If a line in the records contains the string "casing", show that line.

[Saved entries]
....................

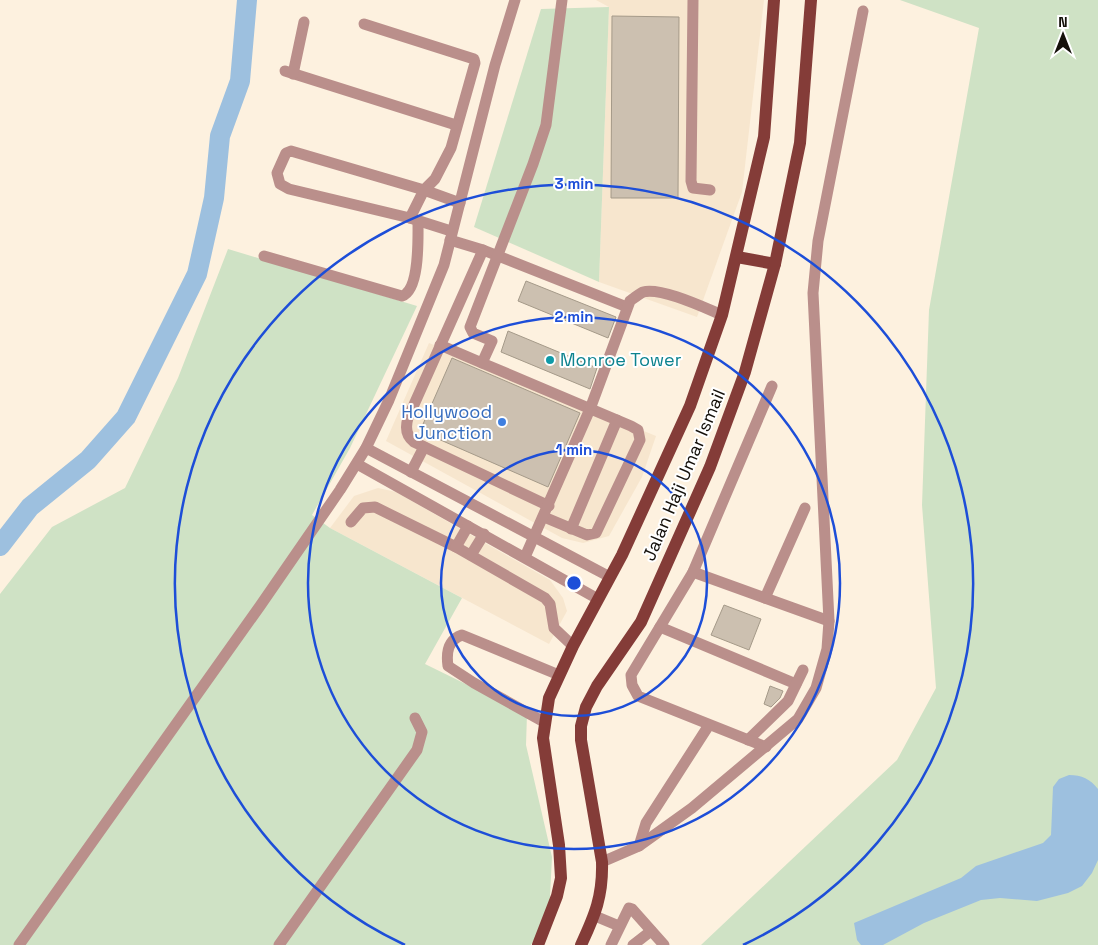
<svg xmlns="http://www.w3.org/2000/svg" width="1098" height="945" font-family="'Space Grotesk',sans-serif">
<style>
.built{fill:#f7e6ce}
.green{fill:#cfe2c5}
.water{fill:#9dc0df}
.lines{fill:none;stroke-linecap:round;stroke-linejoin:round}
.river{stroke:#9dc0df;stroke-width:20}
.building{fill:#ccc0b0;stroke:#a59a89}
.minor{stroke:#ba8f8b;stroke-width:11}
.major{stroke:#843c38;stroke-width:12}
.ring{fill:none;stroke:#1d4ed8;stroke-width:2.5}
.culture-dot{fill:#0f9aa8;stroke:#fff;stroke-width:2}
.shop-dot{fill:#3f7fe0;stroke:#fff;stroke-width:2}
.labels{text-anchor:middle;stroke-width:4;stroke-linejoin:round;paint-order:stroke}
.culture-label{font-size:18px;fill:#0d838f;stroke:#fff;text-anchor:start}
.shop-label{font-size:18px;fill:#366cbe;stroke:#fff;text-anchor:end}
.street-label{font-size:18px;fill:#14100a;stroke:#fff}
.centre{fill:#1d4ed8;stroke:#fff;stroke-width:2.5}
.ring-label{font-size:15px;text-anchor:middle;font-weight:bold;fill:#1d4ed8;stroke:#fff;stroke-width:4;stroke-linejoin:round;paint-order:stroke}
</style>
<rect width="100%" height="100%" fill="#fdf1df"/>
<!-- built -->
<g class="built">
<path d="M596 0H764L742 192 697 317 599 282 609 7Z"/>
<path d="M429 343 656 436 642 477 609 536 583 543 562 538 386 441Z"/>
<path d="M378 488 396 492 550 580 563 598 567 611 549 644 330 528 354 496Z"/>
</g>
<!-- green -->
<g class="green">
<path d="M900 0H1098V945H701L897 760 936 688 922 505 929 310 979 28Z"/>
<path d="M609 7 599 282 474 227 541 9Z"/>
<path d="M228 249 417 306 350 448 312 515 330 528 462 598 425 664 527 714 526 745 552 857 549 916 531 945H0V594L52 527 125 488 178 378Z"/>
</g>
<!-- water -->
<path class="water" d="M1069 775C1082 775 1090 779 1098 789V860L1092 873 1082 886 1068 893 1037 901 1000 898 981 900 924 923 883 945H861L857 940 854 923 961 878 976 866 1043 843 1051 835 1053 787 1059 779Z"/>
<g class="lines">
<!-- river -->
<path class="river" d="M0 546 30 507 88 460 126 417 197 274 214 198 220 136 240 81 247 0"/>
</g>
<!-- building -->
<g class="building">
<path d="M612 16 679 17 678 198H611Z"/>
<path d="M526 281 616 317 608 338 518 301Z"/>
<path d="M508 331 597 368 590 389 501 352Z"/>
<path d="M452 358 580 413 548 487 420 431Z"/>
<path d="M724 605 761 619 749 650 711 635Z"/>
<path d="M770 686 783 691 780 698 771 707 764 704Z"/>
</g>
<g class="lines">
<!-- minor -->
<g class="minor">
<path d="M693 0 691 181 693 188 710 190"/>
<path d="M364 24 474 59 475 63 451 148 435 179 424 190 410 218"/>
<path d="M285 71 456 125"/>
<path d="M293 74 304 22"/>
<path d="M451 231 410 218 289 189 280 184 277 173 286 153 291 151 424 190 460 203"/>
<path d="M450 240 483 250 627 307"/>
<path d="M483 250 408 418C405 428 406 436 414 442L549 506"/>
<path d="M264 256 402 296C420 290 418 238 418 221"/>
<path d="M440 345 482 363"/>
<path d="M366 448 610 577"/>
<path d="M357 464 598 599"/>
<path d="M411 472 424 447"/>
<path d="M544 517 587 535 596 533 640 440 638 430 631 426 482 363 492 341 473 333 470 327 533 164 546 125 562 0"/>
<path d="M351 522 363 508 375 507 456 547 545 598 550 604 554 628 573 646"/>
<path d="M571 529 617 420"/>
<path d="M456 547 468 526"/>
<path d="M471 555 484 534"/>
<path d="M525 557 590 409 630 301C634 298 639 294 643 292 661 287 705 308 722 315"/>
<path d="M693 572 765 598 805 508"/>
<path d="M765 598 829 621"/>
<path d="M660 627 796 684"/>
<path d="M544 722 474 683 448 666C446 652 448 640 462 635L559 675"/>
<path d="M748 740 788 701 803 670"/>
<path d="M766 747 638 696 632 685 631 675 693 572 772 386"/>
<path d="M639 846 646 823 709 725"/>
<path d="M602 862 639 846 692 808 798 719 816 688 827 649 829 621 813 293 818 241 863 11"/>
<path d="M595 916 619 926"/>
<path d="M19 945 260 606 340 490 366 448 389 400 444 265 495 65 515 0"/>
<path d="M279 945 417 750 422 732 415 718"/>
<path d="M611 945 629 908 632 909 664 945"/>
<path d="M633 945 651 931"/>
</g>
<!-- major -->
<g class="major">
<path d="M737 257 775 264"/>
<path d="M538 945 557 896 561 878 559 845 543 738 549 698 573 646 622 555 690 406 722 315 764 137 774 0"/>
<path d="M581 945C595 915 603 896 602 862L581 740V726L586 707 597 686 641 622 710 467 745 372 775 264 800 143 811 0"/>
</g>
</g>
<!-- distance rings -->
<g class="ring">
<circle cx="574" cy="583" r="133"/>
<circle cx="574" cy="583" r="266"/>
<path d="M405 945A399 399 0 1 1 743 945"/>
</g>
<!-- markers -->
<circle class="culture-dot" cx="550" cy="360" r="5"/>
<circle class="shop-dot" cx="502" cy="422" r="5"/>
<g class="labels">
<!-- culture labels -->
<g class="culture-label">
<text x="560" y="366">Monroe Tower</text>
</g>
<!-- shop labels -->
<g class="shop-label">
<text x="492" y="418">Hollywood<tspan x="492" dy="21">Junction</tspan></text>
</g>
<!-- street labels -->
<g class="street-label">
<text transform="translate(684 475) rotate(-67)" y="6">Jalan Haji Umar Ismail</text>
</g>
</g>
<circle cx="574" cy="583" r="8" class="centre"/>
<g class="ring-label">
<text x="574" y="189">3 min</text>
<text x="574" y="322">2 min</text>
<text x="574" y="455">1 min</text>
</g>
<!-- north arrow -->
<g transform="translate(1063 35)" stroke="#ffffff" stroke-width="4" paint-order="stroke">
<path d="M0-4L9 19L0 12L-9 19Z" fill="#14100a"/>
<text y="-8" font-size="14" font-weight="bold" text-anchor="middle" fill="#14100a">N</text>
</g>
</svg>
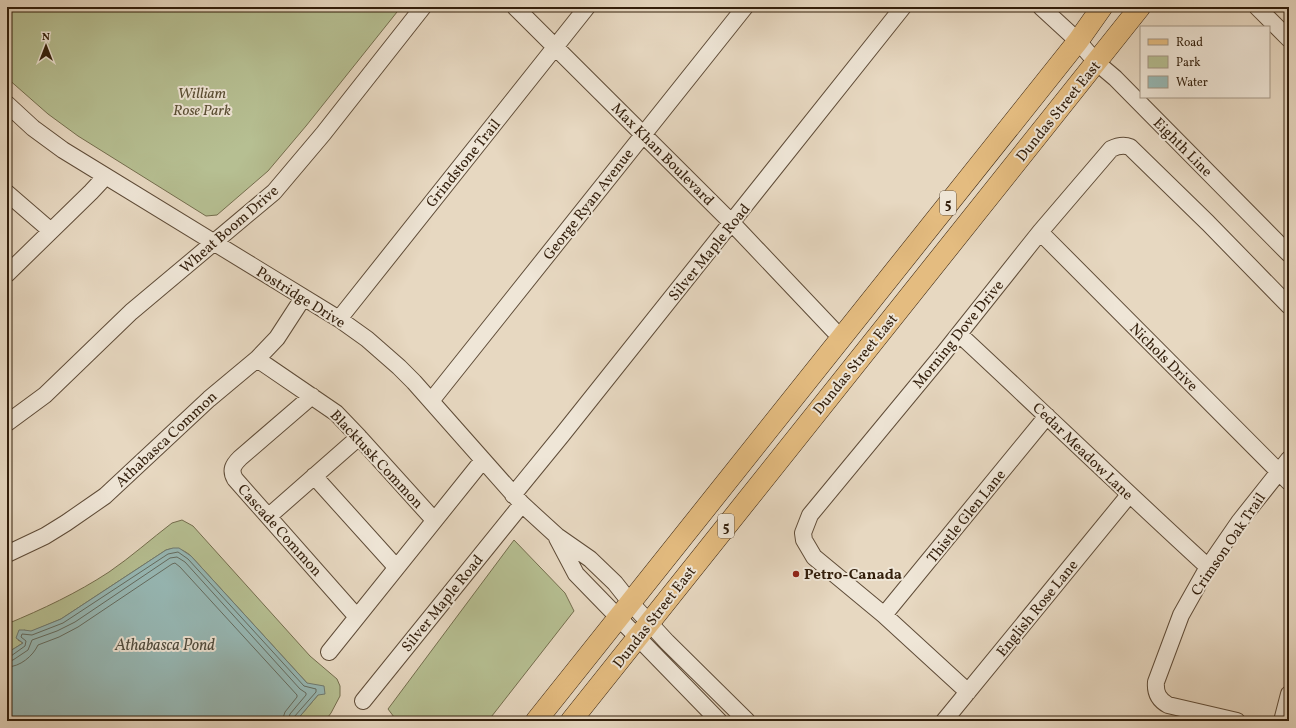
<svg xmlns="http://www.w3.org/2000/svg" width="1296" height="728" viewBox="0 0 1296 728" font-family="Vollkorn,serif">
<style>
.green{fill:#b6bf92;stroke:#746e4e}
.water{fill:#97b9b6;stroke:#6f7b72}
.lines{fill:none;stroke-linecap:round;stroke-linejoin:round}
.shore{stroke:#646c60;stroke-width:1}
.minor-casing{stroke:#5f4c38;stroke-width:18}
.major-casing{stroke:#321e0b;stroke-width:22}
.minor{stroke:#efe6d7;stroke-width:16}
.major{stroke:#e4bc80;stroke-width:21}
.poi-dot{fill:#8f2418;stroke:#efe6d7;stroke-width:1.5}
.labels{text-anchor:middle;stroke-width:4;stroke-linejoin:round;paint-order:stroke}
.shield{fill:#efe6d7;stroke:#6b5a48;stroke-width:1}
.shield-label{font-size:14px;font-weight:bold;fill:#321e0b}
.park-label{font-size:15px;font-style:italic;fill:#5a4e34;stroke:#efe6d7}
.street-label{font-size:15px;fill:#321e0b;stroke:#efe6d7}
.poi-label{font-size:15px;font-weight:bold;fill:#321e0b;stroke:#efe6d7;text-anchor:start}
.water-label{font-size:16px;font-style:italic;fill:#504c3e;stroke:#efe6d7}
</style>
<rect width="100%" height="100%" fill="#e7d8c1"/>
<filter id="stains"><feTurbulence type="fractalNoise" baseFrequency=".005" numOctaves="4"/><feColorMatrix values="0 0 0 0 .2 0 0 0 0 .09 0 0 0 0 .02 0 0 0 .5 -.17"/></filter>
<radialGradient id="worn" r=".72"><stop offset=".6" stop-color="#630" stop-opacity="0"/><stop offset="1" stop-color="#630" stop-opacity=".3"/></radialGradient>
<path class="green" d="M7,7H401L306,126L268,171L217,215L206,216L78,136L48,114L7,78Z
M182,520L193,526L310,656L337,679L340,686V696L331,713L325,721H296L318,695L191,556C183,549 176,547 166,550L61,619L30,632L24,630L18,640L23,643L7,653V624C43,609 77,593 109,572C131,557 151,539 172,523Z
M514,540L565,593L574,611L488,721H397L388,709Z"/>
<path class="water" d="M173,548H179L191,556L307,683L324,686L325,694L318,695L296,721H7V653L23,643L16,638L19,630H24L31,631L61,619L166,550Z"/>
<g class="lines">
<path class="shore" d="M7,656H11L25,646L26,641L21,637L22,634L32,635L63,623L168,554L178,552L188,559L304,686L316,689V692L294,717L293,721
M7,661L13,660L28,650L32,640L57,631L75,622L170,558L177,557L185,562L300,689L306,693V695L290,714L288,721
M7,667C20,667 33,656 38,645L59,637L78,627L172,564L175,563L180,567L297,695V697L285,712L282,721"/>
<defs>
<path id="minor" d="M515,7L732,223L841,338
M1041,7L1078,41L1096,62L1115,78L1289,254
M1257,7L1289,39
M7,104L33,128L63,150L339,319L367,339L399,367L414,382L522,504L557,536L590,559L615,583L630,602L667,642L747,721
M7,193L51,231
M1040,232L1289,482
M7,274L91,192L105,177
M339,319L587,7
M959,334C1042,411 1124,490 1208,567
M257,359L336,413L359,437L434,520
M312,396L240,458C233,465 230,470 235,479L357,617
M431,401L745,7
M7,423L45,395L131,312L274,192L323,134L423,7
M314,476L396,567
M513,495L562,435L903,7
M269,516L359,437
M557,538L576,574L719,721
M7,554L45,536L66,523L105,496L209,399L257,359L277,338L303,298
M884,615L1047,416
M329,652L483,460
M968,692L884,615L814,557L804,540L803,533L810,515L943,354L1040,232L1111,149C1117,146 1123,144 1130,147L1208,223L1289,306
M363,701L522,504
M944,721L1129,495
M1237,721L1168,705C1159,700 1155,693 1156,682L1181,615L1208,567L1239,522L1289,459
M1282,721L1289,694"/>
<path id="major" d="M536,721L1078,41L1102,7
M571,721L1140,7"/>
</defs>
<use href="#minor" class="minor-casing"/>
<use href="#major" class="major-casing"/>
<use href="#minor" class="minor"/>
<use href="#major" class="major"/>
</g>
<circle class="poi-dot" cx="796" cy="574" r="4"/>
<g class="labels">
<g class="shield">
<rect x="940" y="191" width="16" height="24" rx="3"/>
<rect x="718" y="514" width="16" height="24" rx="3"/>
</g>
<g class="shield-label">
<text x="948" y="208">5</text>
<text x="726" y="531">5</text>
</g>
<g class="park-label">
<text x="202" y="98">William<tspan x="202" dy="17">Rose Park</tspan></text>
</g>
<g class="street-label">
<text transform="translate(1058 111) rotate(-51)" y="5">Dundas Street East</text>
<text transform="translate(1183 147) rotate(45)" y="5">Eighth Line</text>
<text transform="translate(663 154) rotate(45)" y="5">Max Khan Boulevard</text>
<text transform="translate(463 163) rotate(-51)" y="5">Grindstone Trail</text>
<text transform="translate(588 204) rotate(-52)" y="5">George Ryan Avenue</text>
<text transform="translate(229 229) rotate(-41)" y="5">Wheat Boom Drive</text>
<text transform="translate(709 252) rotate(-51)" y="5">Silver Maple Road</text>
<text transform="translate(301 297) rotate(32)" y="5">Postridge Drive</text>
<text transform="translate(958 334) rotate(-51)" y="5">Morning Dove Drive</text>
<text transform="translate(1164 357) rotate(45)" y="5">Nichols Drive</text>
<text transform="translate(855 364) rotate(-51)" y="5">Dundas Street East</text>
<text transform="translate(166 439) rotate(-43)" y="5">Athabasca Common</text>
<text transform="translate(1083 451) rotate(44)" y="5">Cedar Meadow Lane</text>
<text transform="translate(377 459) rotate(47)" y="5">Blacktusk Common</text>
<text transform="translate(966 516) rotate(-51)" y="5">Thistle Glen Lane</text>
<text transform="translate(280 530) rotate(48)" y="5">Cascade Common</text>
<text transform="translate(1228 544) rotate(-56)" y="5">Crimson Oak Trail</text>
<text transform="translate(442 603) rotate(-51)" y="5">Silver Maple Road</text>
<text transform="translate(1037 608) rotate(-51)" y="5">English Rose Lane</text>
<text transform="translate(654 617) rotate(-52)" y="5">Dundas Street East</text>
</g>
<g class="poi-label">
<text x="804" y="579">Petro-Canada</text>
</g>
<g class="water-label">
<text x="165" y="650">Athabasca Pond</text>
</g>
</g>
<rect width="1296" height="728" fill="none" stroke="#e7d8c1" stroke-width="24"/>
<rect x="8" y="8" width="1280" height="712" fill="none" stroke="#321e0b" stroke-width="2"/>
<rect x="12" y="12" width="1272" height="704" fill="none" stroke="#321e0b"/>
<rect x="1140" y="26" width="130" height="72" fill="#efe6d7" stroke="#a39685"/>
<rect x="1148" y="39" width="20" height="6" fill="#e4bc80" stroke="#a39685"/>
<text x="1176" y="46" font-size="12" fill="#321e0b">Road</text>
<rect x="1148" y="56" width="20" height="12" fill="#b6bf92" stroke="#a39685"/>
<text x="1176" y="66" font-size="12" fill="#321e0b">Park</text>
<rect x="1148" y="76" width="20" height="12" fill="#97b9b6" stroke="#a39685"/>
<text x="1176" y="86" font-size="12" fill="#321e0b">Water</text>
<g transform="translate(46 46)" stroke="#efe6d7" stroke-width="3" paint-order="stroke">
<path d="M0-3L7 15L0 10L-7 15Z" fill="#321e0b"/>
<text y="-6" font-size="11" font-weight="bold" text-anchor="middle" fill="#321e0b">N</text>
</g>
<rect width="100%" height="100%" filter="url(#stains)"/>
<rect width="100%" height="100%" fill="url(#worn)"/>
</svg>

....................

→ **Written response**
.minor-casing{stroke:#5f4c38;stroke-width:18}
.major-casing{stroke:#321e0b;stroke-width:22}
<use href="#minor" class="minor-casing"/>
<use href="#major" class="major-casing"/>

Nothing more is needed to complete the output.